Using the entries that follow, establish how many lines contain the word "based" and give only that figure.

Segment Start: RECORDS SUPPLIED

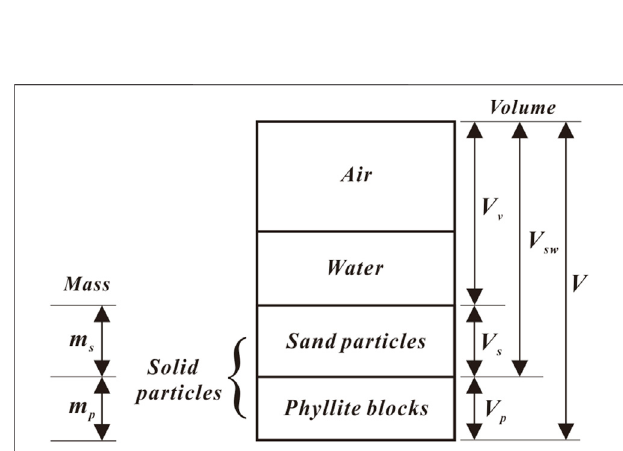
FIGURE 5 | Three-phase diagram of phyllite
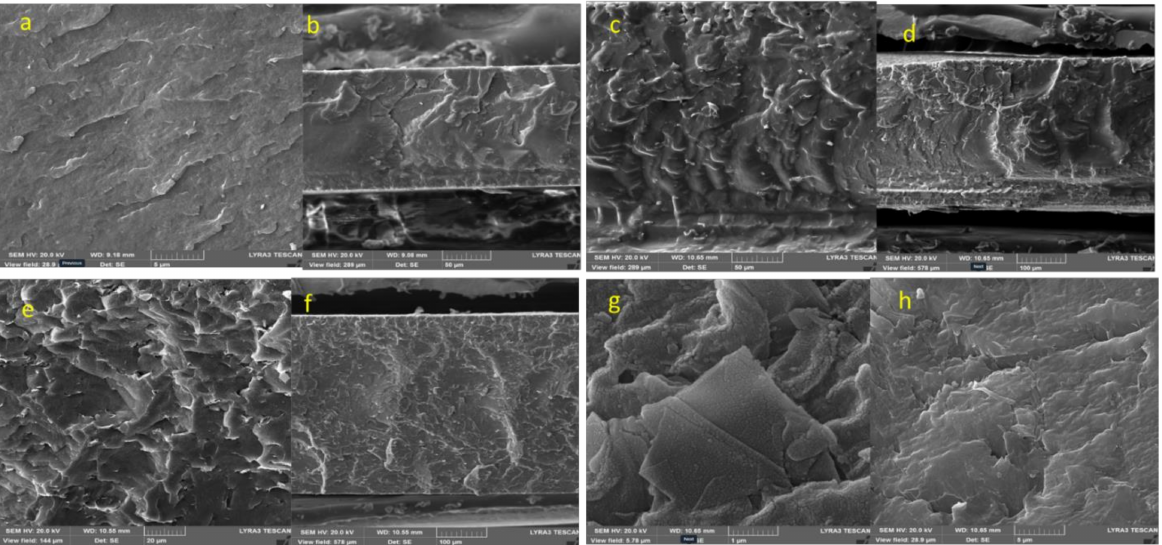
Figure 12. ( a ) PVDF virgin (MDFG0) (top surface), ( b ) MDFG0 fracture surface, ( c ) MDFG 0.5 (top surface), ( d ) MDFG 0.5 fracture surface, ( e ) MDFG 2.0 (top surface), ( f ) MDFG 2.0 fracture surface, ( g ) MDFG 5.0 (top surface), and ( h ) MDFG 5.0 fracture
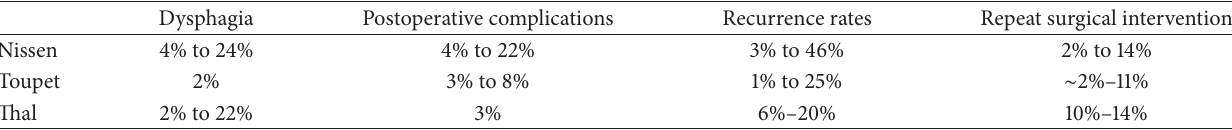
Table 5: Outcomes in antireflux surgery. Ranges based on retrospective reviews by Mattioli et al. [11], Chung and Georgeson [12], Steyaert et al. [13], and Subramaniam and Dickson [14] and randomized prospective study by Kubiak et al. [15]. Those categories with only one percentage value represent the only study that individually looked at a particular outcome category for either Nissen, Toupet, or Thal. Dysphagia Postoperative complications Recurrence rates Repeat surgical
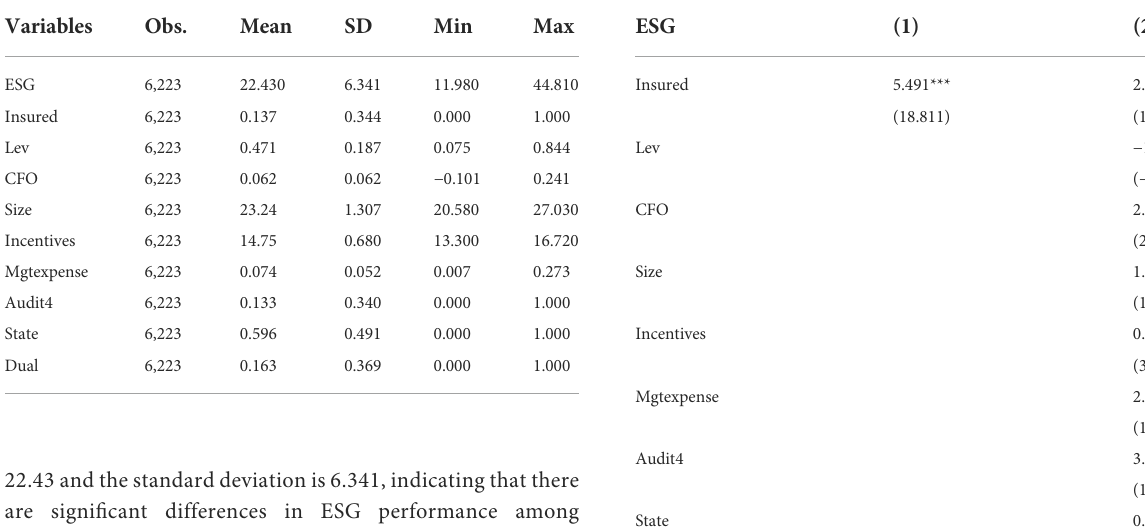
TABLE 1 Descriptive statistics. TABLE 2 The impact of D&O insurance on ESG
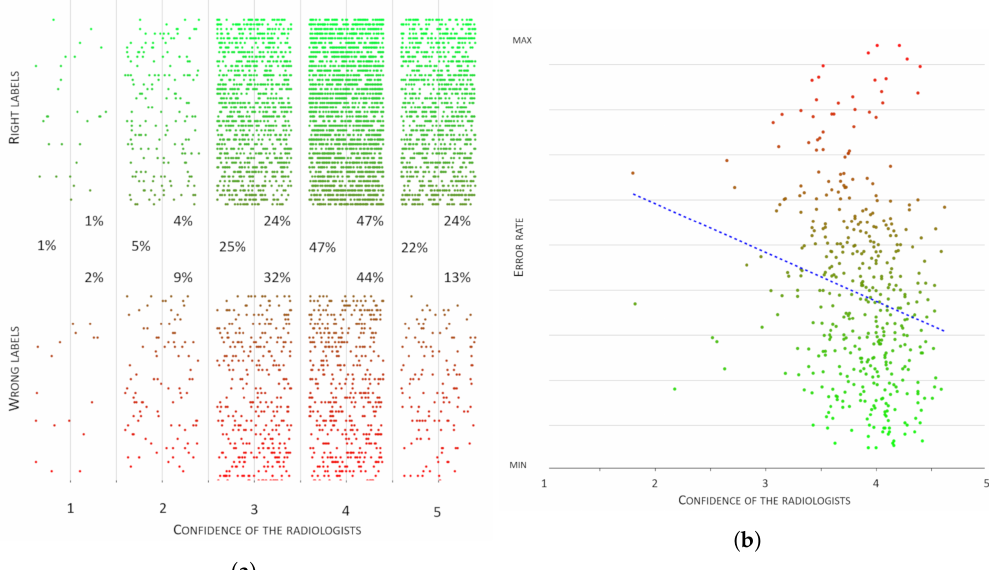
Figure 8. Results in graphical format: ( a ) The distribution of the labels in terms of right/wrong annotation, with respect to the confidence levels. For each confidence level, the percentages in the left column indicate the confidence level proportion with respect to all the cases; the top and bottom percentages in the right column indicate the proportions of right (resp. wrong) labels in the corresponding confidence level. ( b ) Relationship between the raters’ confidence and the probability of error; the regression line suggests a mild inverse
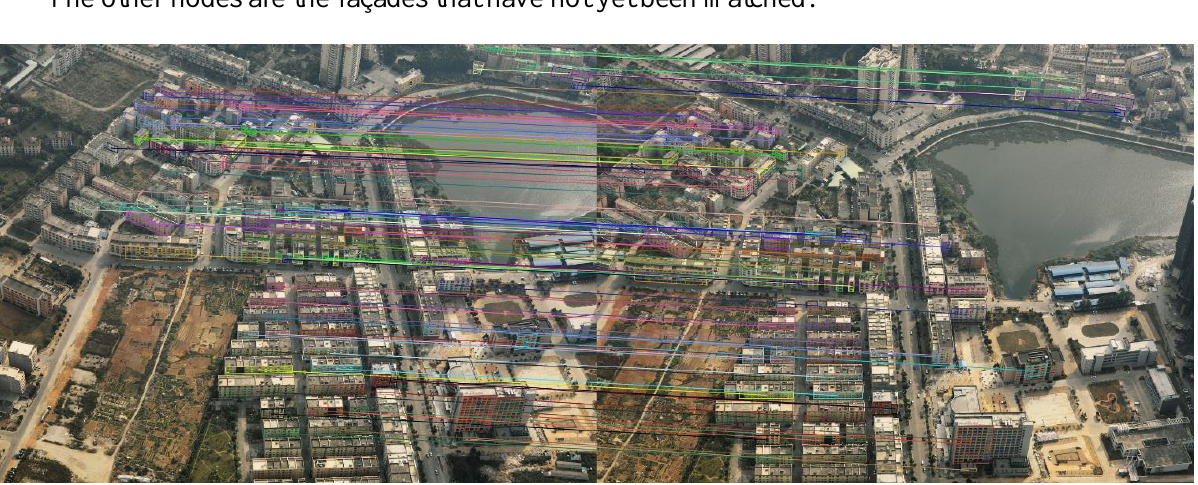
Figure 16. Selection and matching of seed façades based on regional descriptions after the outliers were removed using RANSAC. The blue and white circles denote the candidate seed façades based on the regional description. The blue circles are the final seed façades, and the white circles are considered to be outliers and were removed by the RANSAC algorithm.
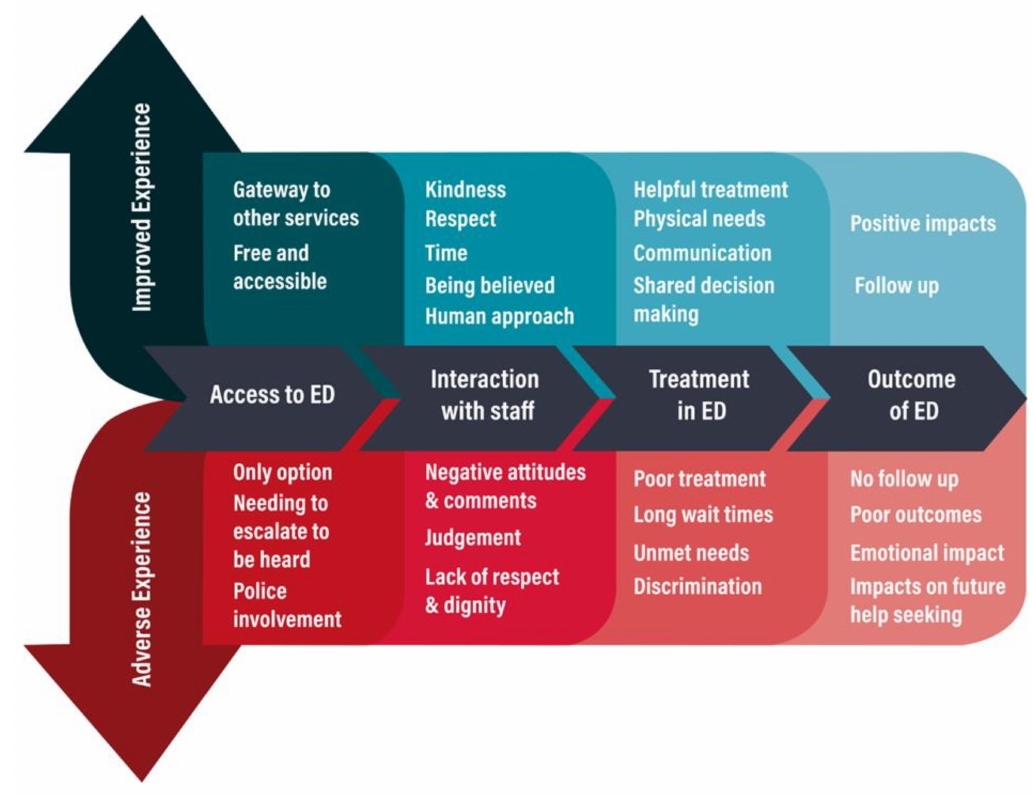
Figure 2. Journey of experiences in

Segment End: RECORDS SUPPLIED

### ANSWER AREA:
2